If you really liked yesterday’s triple-exposure image of the recent lunar eclipse, the photographer, Stephen Barnes, is selling copies.
Today, I did a search on AltaVista for pages that link to my company home page (http://www.queso.com/), and came up with some guy who put my page on his list of “Weird, Strange, and Kooky URLs”. I guess I’m… flattered.
Something else I noticed on AltaVista (or, should I say, have noticed for a while now on all of the major search engines) is the absolute silliness that they engage in by putting your search string into prepackaged ads, like “Find Amazon books on Pamela Anderson nude tattoo”. Here’s today’s (which AltaVista could definitely prevent from displaying, seeing as it uses a custom extension to their search engine as a prefix, which they could filter):
Jean McGrath, state representative in Arizona, has proposed restricting Internet access on public universities to “educational purposes” and mandating filtering software. This is the same woman who has offered up legislation banning opposite-sex visitors in any dormitory rooms, too… wow.
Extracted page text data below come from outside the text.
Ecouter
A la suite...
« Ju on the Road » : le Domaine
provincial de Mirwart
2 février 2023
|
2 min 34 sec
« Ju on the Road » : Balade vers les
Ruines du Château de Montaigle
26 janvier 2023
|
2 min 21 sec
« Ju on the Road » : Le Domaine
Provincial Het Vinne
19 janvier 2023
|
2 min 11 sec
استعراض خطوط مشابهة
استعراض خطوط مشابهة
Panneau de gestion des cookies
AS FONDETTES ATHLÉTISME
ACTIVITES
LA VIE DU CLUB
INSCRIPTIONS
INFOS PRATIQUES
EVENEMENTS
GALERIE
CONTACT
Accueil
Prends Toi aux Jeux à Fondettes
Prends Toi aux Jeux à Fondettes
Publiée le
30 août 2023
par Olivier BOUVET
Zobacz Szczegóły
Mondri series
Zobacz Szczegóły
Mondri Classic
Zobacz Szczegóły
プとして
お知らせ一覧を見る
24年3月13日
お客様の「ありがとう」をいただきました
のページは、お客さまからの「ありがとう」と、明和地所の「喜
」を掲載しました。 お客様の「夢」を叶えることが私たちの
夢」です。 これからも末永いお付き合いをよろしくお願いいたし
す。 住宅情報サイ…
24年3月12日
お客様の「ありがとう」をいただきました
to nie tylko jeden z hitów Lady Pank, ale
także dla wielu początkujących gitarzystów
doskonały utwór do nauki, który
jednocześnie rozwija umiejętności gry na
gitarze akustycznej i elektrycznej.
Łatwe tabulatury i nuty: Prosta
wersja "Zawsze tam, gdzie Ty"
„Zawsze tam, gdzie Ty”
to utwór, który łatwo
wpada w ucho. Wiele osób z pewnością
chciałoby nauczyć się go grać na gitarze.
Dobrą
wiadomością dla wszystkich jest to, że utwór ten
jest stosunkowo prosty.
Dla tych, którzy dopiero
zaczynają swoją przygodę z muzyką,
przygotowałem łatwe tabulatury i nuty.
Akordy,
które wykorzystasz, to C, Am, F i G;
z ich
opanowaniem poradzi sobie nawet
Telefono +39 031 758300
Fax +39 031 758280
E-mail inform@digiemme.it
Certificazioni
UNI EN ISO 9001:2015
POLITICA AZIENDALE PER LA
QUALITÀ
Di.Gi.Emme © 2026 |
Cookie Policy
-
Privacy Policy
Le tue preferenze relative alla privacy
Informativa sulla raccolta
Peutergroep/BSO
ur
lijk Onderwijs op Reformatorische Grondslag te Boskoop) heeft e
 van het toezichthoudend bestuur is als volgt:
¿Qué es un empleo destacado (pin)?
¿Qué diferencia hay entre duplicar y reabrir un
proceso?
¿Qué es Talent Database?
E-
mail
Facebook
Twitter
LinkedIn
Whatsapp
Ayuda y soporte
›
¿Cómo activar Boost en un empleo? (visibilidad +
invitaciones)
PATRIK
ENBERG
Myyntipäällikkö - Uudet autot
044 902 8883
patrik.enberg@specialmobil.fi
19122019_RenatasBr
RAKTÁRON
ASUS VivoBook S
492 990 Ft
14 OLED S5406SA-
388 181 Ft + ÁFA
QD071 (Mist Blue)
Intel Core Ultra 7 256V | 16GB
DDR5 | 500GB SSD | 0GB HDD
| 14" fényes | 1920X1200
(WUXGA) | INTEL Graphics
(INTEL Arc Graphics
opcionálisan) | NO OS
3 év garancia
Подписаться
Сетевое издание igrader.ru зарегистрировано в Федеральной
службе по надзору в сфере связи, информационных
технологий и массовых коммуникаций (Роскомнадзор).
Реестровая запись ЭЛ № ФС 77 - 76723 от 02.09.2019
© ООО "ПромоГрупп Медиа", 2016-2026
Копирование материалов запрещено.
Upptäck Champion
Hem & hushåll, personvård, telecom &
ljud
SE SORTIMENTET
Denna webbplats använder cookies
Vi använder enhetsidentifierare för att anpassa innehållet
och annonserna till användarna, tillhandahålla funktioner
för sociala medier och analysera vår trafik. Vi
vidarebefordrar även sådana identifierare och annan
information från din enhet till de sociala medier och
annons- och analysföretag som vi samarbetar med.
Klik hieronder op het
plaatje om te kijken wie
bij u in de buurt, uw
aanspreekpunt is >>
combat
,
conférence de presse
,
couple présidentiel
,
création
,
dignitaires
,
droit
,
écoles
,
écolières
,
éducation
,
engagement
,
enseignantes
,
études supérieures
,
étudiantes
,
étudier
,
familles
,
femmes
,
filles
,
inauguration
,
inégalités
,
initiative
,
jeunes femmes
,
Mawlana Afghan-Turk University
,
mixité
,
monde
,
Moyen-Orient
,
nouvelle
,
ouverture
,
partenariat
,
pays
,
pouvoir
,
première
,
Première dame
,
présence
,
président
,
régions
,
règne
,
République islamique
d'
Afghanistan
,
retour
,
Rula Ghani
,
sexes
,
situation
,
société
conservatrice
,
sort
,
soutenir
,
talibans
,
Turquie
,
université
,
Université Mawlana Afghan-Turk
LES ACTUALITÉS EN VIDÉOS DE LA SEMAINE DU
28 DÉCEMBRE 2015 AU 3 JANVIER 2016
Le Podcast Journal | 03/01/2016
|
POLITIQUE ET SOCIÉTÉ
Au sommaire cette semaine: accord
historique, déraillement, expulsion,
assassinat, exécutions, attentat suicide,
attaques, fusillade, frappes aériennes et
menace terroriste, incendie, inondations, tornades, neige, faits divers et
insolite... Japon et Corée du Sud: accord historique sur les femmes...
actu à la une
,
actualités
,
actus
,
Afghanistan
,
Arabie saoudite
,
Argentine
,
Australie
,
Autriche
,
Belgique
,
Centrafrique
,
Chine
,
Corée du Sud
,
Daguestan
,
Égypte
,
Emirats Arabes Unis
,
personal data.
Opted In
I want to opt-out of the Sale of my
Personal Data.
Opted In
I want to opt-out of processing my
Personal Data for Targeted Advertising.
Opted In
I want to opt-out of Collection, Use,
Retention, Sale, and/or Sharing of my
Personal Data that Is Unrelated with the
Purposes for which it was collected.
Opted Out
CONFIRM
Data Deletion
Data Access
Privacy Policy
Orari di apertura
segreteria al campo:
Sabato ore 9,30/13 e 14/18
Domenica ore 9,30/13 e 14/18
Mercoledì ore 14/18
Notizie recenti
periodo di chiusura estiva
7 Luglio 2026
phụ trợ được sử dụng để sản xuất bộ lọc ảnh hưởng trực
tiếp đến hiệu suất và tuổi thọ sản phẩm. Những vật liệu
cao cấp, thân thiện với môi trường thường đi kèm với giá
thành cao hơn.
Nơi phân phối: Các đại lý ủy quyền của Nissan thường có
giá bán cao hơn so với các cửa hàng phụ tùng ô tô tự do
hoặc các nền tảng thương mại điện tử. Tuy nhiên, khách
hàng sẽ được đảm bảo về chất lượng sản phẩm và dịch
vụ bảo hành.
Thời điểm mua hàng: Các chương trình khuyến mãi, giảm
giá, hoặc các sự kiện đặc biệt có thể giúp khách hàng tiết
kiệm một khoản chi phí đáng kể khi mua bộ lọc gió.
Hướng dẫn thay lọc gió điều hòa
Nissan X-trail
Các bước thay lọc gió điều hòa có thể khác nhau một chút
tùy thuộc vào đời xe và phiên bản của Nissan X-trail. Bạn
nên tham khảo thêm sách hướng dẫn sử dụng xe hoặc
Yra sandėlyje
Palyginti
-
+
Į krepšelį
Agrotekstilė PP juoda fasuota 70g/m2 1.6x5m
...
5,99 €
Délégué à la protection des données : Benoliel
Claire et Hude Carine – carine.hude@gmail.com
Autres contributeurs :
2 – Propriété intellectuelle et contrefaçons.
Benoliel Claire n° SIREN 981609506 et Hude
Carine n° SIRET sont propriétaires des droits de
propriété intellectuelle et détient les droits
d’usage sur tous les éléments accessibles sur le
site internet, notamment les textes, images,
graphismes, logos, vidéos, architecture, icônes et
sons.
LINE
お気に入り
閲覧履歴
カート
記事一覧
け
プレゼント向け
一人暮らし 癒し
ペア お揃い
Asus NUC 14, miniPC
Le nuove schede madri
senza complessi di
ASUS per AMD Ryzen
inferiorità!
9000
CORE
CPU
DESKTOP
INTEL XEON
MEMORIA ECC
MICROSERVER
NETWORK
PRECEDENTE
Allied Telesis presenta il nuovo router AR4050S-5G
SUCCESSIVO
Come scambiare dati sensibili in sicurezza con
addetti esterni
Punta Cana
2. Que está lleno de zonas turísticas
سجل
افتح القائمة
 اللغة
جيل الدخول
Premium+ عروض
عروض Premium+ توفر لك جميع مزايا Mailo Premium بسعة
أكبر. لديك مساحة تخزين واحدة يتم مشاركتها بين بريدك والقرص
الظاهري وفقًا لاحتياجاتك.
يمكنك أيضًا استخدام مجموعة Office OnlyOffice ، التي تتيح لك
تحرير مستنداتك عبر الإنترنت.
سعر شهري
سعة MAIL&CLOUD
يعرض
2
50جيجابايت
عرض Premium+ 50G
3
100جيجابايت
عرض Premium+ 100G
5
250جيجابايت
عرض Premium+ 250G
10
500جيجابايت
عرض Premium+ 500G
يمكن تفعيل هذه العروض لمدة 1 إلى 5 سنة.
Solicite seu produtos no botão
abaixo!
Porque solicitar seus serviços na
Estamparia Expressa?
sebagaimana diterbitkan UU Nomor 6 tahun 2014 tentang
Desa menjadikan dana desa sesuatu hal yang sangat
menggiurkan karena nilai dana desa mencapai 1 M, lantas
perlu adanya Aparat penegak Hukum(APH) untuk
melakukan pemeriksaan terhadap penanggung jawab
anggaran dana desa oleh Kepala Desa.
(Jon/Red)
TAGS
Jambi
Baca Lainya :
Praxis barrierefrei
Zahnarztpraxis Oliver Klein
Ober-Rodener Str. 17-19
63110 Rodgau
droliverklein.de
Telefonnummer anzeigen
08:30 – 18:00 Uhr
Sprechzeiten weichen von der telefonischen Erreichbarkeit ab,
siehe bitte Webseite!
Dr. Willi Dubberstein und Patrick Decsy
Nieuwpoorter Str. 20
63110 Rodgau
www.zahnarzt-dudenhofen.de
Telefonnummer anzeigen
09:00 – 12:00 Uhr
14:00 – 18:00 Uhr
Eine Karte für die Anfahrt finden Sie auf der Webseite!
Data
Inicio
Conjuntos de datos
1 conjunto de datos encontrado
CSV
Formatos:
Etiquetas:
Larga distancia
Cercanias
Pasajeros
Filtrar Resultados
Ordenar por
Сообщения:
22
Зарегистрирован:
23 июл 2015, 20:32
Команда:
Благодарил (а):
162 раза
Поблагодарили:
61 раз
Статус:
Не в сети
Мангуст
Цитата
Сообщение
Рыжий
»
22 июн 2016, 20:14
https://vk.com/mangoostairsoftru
Ack — McPaper is reporting that apparently, DoubleClick is now actively identifying ad viewers by name, address, and phone number, and passing that information on to advertisers.
For those who saw Being John Malkovich, someone has set up a “mediator” web site that’s pretty funny.
eToys has finally dropped the lawsuit against etoy.com, for real this time. (Maybe this has something to do with it.)